Nine thousand years ago in Turkey, a large settlement called Çatalhöyük thrived for more than a millennium. Full of densely packed mud brick houses covered in paintings and symbolic decorations, its population hovered around 5,000. That made it one of the biggest settlements of its era, somewhere between an outsized village and tiny city. Now, archaeologists excavating there have discovered a rare, intact statuette of a woman buried carefully with a valuable piece of obsidian.
Figurines resembling this one, with large breasts, belly, and buttocks, have been found throughout the Anatolian region. But this is one of the only intact examples ever found. At nearly seven inches long, it's also one of the largest. Made of marble, it lay buried beneath the floor of a neolithic home for 8,000 years before its excavation this past summer.
n the mid-twentieth century, archaeologists like James Mellaart believed female figurines like this one represented fertility goddesses. This idea became popular in New Age culture, whose adherents celebrated the idea that ancient peoples were woman-centric and shared a cult of goddess worship. But over the past twenty years, evidence from Çatalhöyük and contemporaneous sites have undermined this interpretation.
As Stanford archaeologist Lynn Meskell has pointed out in a number of papers about figurines found at Çatalhöyük, little material evidence suggests that these curvaceous statuettes were the objects of worship. Nearly all such figurines have been found in garbage piles, as if they were built for a specific purpose—whether spiritual or playful—and then thrown away. They are also rarely built with bases, so they could never have been erected for display. Instead, they might have been passed from hand-to-hand, or perhaps worn as ornaments.
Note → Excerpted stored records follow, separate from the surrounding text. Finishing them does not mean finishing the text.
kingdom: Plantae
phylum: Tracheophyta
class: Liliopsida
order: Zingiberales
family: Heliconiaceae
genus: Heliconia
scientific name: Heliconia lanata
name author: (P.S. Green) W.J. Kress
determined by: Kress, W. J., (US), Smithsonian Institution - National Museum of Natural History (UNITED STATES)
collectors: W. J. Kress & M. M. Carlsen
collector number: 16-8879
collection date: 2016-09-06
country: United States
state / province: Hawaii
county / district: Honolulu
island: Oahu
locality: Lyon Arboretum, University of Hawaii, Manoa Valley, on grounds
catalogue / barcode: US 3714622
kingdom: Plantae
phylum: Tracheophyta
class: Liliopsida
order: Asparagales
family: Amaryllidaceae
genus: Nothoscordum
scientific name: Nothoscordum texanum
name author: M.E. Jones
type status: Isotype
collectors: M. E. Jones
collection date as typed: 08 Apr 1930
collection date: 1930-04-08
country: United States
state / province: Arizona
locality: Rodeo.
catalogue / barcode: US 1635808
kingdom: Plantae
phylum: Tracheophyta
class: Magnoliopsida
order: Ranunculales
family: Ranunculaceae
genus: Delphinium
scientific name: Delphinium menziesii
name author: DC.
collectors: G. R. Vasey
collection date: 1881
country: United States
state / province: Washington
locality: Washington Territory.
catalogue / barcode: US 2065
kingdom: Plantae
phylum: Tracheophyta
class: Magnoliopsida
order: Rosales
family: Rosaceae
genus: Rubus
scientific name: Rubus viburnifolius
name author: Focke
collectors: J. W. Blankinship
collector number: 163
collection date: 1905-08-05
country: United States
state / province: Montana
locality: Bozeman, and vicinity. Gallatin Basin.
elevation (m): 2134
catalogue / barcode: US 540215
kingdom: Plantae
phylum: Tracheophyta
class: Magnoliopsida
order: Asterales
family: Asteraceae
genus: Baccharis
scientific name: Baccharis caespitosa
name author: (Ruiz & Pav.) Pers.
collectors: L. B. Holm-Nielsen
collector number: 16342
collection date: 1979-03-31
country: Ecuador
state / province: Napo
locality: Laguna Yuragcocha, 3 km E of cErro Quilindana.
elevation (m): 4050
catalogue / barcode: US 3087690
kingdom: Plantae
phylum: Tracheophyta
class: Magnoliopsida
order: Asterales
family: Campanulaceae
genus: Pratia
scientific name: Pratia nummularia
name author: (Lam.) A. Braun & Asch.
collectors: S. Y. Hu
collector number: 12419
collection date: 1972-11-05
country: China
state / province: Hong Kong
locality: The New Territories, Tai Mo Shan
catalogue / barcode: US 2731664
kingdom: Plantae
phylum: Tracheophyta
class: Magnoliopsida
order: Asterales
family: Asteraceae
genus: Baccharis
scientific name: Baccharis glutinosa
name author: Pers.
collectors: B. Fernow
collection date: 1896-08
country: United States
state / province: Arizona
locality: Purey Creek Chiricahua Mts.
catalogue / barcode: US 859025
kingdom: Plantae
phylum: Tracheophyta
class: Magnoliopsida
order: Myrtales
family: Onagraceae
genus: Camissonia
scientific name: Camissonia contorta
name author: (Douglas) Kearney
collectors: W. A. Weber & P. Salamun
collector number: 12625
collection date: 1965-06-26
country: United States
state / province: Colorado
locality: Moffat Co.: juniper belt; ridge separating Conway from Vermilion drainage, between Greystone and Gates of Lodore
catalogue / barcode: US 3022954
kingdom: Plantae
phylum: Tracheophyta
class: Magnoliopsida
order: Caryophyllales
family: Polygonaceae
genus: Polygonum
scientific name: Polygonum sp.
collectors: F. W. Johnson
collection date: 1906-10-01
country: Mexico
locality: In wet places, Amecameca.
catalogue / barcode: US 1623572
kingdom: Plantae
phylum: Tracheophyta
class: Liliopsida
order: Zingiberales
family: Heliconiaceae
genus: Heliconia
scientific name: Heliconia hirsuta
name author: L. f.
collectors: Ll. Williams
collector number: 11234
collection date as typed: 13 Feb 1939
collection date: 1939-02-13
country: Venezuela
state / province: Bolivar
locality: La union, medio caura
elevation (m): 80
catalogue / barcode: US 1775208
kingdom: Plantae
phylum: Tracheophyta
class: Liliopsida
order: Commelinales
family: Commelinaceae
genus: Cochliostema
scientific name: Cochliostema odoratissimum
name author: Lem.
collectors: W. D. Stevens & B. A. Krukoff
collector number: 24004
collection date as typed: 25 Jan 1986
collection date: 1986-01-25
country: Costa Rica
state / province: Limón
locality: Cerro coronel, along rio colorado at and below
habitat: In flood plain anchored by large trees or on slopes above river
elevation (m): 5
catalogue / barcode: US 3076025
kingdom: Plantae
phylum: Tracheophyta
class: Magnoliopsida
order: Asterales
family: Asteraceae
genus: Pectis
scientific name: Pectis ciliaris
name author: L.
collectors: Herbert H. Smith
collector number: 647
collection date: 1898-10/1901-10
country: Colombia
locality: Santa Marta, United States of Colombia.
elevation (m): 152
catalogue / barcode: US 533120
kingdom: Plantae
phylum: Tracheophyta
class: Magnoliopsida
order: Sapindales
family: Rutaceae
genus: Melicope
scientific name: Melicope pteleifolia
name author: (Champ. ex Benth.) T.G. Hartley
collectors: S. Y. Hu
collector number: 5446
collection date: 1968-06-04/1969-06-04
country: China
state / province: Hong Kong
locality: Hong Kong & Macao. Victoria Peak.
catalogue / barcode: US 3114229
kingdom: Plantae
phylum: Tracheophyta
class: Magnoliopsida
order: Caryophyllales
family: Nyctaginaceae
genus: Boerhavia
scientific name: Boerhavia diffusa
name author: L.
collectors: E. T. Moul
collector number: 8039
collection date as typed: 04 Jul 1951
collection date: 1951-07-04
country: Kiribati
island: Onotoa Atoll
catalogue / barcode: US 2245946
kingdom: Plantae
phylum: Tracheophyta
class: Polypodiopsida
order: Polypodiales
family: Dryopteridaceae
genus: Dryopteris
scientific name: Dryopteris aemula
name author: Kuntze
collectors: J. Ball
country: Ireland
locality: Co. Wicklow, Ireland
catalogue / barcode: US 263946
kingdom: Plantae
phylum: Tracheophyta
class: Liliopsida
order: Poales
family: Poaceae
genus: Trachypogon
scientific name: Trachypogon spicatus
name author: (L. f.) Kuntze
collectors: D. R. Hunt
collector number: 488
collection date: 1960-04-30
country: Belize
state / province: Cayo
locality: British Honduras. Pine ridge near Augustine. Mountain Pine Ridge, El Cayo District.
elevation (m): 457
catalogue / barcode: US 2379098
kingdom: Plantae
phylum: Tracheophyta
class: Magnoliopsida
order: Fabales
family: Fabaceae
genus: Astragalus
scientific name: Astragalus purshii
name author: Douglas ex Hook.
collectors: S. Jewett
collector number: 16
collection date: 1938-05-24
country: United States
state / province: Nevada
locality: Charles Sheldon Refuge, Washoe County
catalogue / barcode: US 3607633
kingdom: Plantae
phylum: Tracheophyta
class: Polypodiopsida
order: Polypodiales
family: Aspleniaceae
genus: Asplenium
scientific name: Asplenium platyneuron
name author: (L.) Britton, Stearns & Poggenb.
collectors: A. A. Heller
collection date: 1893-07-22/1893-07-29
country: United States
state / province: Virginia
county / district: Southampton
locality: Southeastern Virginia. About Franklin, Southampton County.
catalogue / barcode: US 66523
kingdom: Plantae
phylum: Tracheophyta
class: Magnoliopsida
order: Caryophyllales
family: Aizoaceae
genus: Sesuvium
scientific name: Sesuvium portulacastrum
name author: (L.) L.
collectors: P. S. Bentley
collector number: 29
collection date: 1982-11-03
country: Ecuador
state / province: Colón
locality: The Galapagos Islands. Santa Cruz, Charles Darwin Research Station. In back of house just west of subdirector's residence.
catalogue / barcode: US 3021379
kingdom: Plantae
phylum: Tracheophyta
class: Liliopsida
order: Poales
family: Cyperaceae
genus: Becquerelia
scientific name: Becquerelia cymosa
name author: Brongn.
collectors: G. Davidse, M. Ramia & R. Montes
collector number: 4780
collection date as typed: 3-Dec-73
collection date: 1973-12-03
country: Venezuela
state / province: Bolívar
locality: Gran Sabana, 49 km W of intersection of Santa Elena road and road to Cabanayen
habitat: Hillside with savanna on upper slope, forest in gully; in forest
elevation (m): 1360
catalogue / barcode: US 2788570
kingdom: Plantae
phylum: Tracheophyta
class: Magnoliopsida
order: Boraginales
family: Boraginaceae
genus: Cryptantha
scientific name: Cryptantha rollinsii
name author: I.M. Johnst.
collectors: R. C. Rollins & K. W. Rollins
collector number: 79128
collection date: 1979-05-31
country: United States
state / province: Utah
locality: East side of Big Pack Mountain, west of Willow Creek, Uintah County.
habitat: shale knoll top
By contrast, statues and representations of animals at Çatalhöyük are clearly given specialized treatment. Bull horns are mounted on walls and next to doors, while some animal bones are embedded inside the plaster walls. Paintings of leopards, bulls, and other animals are given what appears to be special symbolic significance in homes. If any figurines would be candidates for worship, it would likely be these animal representations rather than the plump women.